═════ Supplied passage ═════

Sex isn’t the only place where we try to force equality. We’ve taken it to the literal point of splitting the bill. The modern dating scene seems obsessed with math. The “split the bill” debate has become the hill everyone dies on, each side convinced that their version of equality is the correct one.

He insists on paying, and she’s offended because she doesn’t want to feel indebted. She offers to pay, and he’s deflated because he feels emasculated. And just like that, the spark dies somewhere between the entrée and the card machine.

Equality was never meant to strip dating of its grace. It wasn’t supposed to make romance feel bureaucratic. But in our pursuit of fairness, we’ve turned love into an audit. We’re so focused on logistics that we forget to notice chemistry. Instead of asking, “Do I feel safe with him?” or “Do I like who I am when I’m with him?” we’re calculating receipts. What’s left are two people too busy protecting their pride to let connection unfold naturally.

There’s no point denying that it feels unnatural. There’s no polarity, no tension, no play. Women want to be cared for, and men want to provide. It’s instinctive. And when you remove that dynamic entirely, it starts to feel less like a date and more like a business lunch.

The ATM Era of Dating

Then there’s the other extreme: women treating men like walking ATMs with biceps. You’ve seen it—it’s the “if he wanted to, he would (fly you out)” crowd. The “I’m not dating unless he’s a six-foot-four finance bro with a Tesla and trauma” crowd.

═════ Stored data ═════

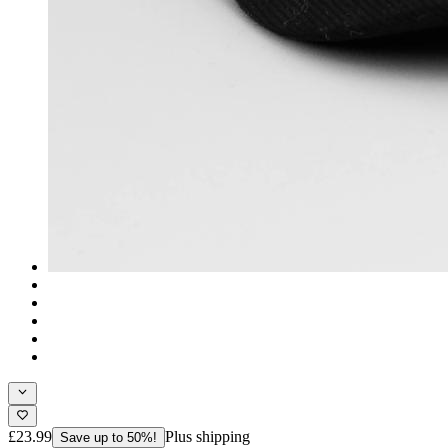
£23.99
Plus shipping
Save up to 50%!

═════

#### [Task item]
Continue the piece on dating and splitting the bill, picking up right after its last sentence.

#### [Answer section]
If you’ve decided the 50/50 approach isn’t for you, the alternative seems to be total objectification of men as money machines, though it’s usually rebranded as seeking “high-value provider men.” In this new marketplace, a man’s worth is measured solely by his net worth.

This narrative is pushed heavily by self-proclaimed “dating coaches” online who encourage young women to pursue wealth above all else. “All men cheat,” they say, “so you might as well cry in a Bentley.”

There’s a sliver of truth to the sentiment. Men are natural providers, and knowing a man can take care of you brings a sense of safety and security. That’s a healthy dynamic. But the “money first” mindset mistakes biology for materialism.

Social media only intensifies it, glamorizing luxury dates and designer gifts as proof of devotion. But when every gesture is filtered through status, sincerity gets harder to spot. The tragedy is that when we objectify men as ATMs, they inevitably objectify us back—as accessories, as distractions, as something temporary. And both sides leave emptier.

When everything becomes a transaction, you start to forget what it feels like to be loved.

It’s just as unromantic as splitting the bill. You can’t buy chemistry, and you can’t force intimacy. And when everything becomes a transaction, you start to forget what it feels like to be loved. The reality is far less romantic than the endless carousel of roses and Van Cleef sets on Instagram would have you believe.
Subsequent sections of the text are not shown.